The three plays about King Henry VI rank low in the Shakespearean canon for character and poetry but paradoxically have the heaviest popular culture presence, as an acknowledged source for the regicidal TV epic Game of Thrones. The middle drama also contains one of Shakespeare’s most quoted lines, “the first thing we do, let’s kill all the lawyers,” spoken by an ally of Jack Cade, the populist demagogue who, as proxy for the Yorkists, threatens the House of Lancaster’s hold on the throne.
The production by Owen Horsley (RSC boss Gregory Doran, on compassionate leave, is “consultant director”) imposes no strenuous topicalities but is alert to the fact that a wobbling monarchy and the vulnerability of a populace to muscular false promise particularly chime with this revival. Shakespeare covers most human and political possibilities and, through Cade, skewers the year zero egotists of which Boris Johnson is the latest exemplar.
“Burn all the records of the realm. My mouth shall be the parliament of England,” declares the self-glorying rebel during a campaign based on denigrating the French and pledging unlimited state expenditure. Warned that he has said something “false”, Cade shrugs: “Ay, there’s the question; but I say ’tis true.”

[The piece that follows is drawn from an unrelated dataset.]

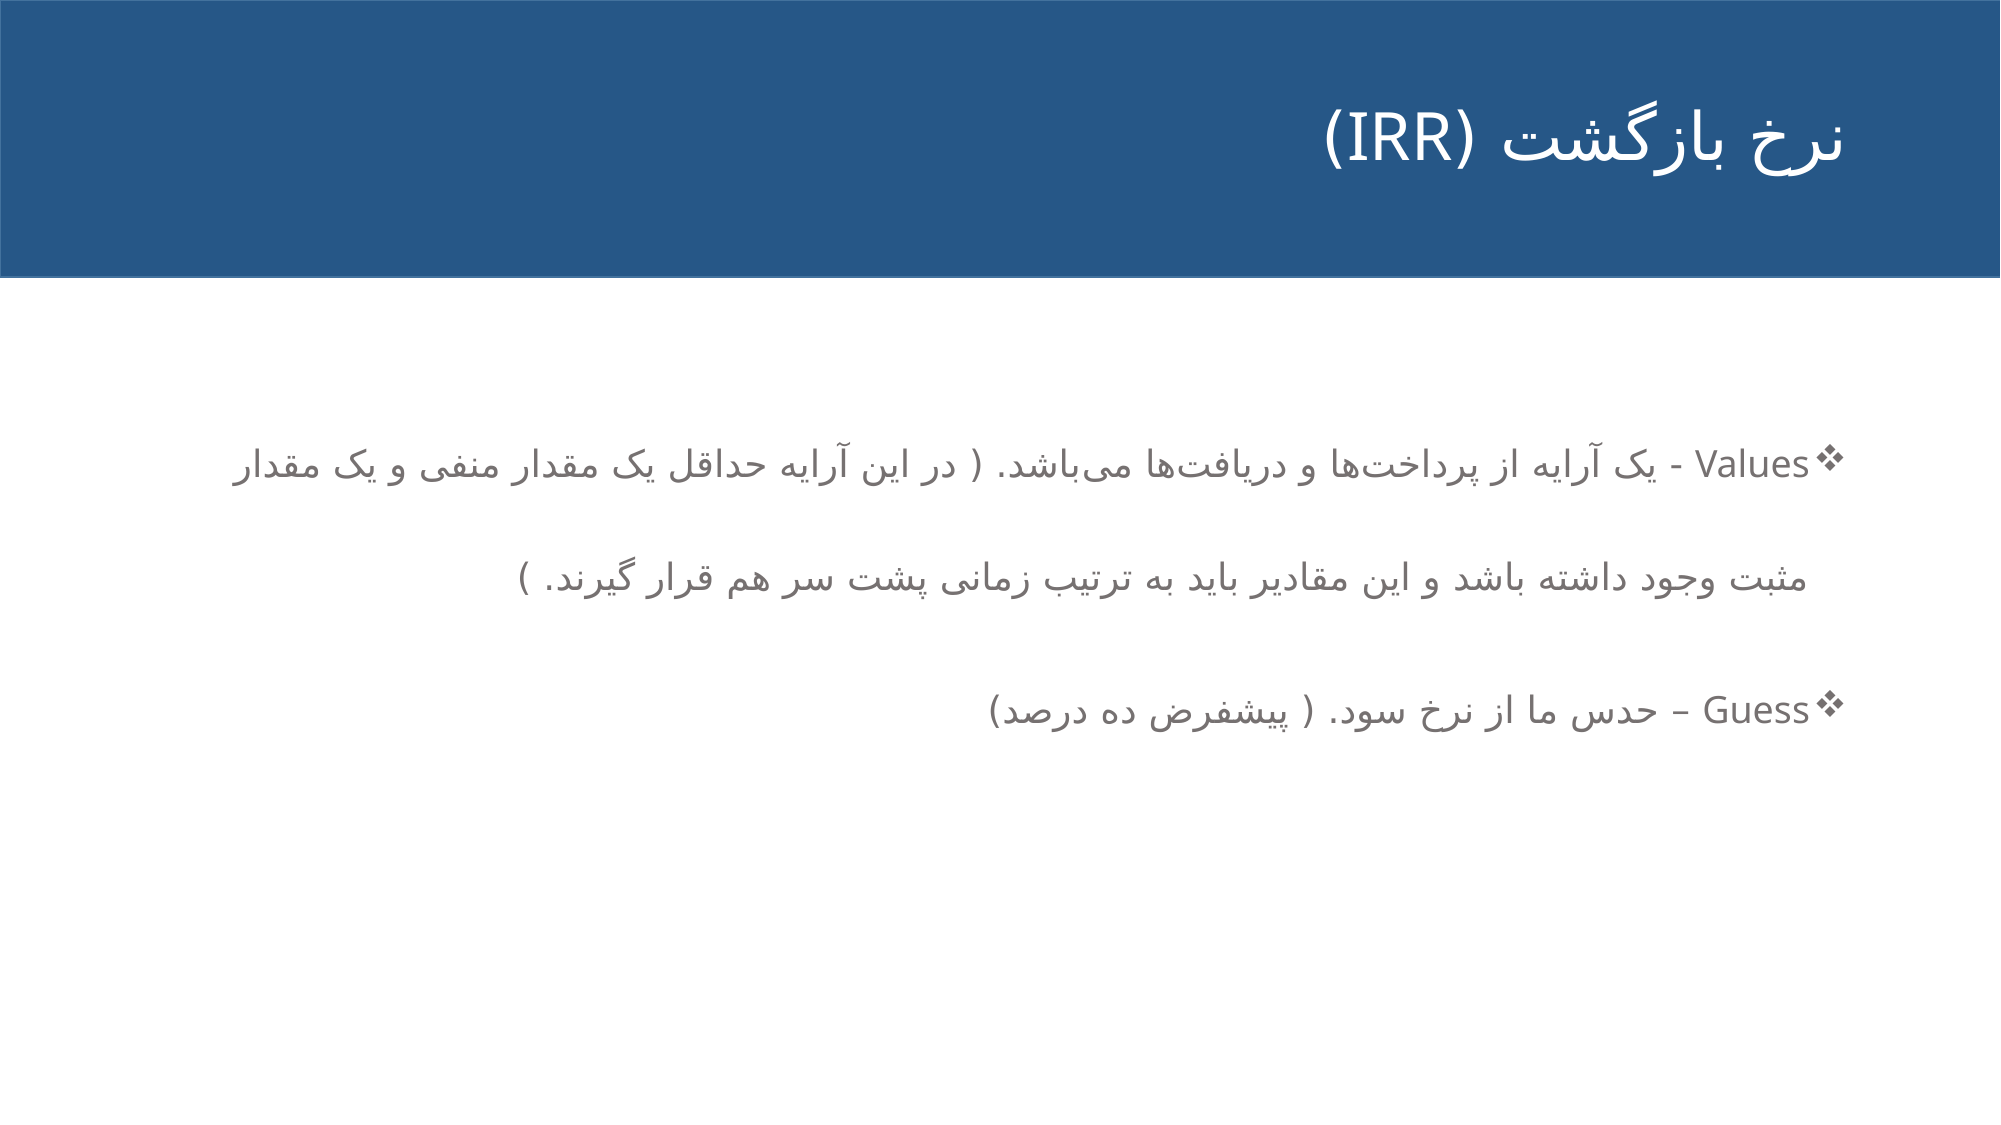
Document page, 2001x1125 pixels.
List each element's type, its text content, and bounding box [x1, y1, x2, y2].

Aaron Sidwell’s swaggering braggart, giddied by the possibility of tyranny as success swells him, directly references no current public mannerisms, but those who watched prime minister’s questions on their phones just before the 1pm start at the Royal Shakespeare theatre marvelled anew at Shakespeare’s historical prescience.
What academics call the H6 plays are staged rarely and, even then, in mashups of the English history cycle. Horsley and Doran create Henry VI: Rebellion from the first four acts of part two and join the remaining scenes to part three to create Wars of the Roses.
Such reshaping reflects that these are early plays, the dramatist sketching scenes of witchcraft, a deranged exiled king, women who out-power their men and the dynamics of popular power that will mature in Macbeth, King Lear and Coriolanus.
Another complication is that the bloodlines and fault lines between the founding fathers of Yorkshire and Lancashire, thickened by French intermarriage, can seem impossibly convoluted: this version helps by giving characters white or red roses on their costumes like November poppies, and using live video capture on a downstage screen to underline those being mentioned or remembered.
As much of the plot turns on ownership of territory on either side of the Channel, stretches of text sound as if people are reciting English cricket and French football leagues at each other. This version trims these but, at a time when many directors quietly rewrite dead words, actors are trusted, in the RSC tradition, to transmit antique meanings. “Porpentine” is changed to “porcupine” but multiple obscurities, such as “conventicles” (conferences) and “alderliefest” (most dear) are kept.
With the percentage of great lines low by Shakespearean standards, the production sensibly focuses on the action – flinch-inducing battles, power brokers squaring up – and deep mining of psychology. Mark Quartley vividly captures the sixth King Henry’s combination of frail body and strong mind and pious focus on his soul. Minnie Gale, as his Queen Margaret, rivetingly embodies a sensual warrior queen who seems to cross Joan of Arc (a character in part one) with a flattering fantasy of the playwright’s patron, Elizabeth I. Oliver Alvin-Wilson’s Duke of York projects the charismatic physicality, deviousness and resentments that his son Richard will only two thirds inherit. Arthur Hughes’s stinging delivery of the soliloquies of “misshapen Dick” (as Margaret calls him) excitingly previews the Richard III he will play in June.
A stage direction calling for “infinite numbers” would stretch even generous Arts Council England funding, but the use of regional community troupes (from Nottingham on press day) and RSC Next Generation youth performers give a proper sense of crowds in plays to which their power is so pivotal.